== PROBLEM DESCRIPTION ==
Below are some records; reproduce every one of them exactly.

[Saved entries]
==================================================
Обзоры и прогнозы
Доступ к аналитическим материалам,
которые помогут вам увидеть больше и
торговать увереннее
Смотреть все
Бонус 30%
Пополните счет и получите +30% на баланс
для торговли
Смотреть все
==================================================
== RESPONSE FOR THIS EXERCISE ==
Обзоры и прогнозы
Доступ к аналитическим материалам,
которые помогут вам увидеть больше и
торговать увереннее
Смотреть все
Бонус 30%
Пополните счет и получите +30% на баланс
для торговли
Смотреть все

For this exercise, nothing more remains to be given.